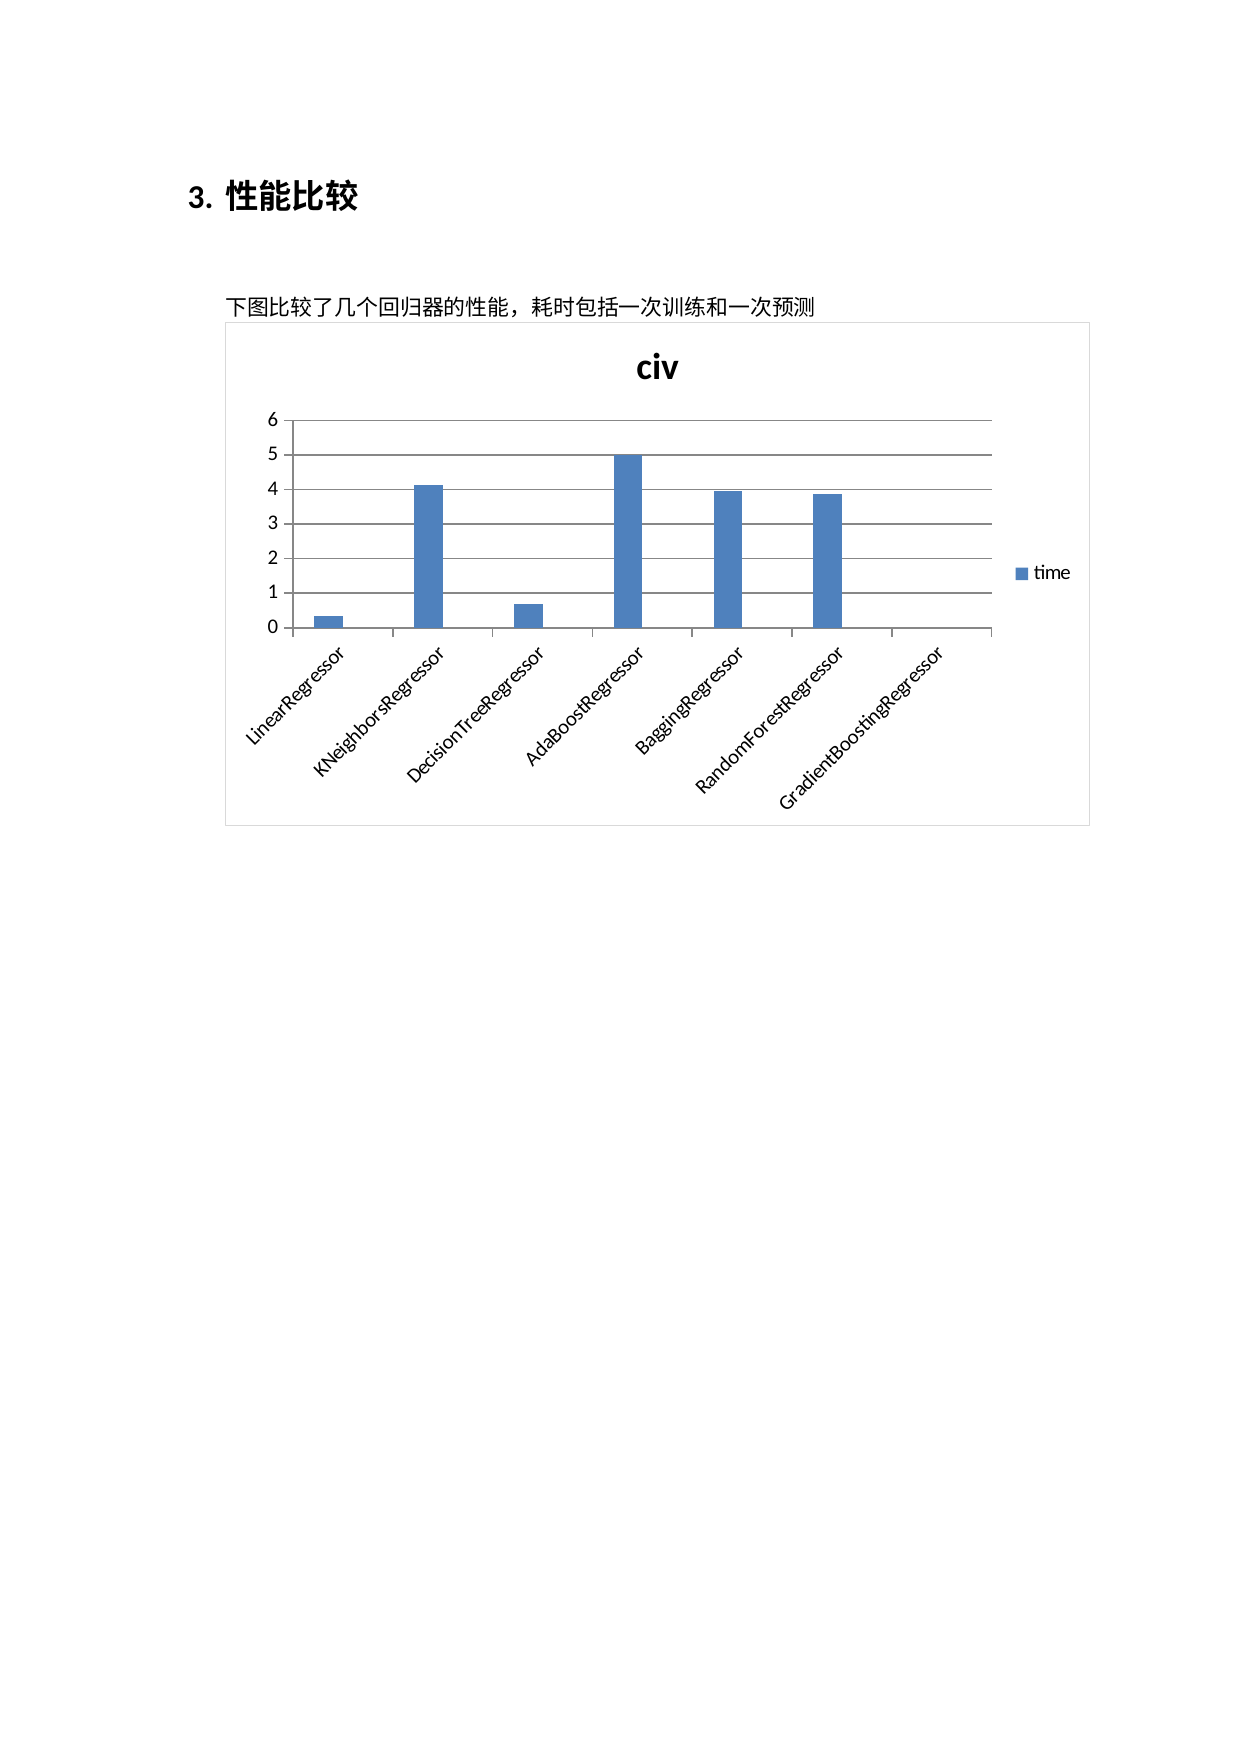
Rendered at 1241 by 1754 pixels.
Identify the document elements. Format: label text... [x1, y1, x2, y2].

text 下图比较了几个回归器的性能，耗时包括一次训练和一次预测 [225, 289, 1053, 322]
subtitle 性能比较 [187, 162, 1053, 227]
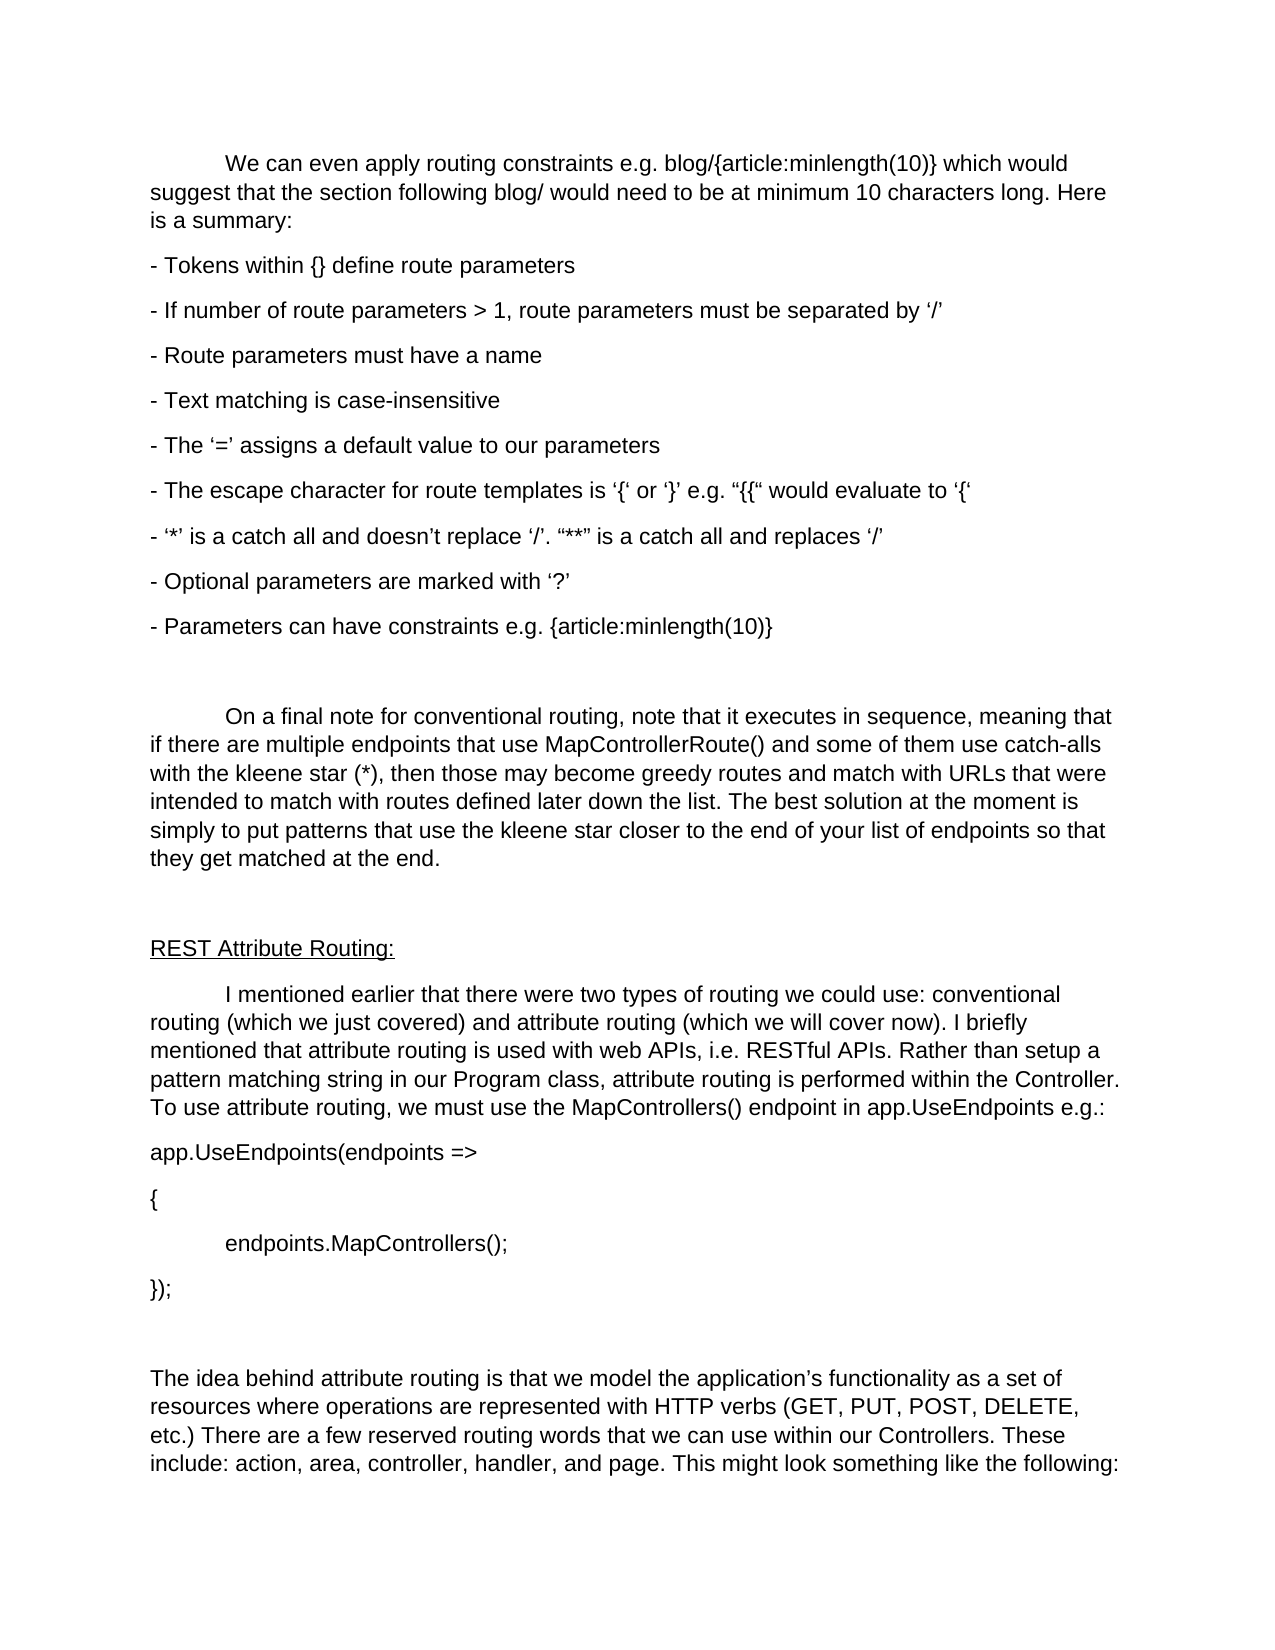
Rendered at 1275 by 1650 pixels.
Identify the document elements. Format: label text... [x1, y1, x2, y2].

◇ ◇ ◇

Task brief — Every line from the one containing "Rendered at 1275 by 1650 pixels." through the end of the material above should be retyped exactly; please include nothing else.

Result —
Rendered at 1275 by 1650 pixels.
Identify the document elements. Format: label text... [x1, y1, x2, y2].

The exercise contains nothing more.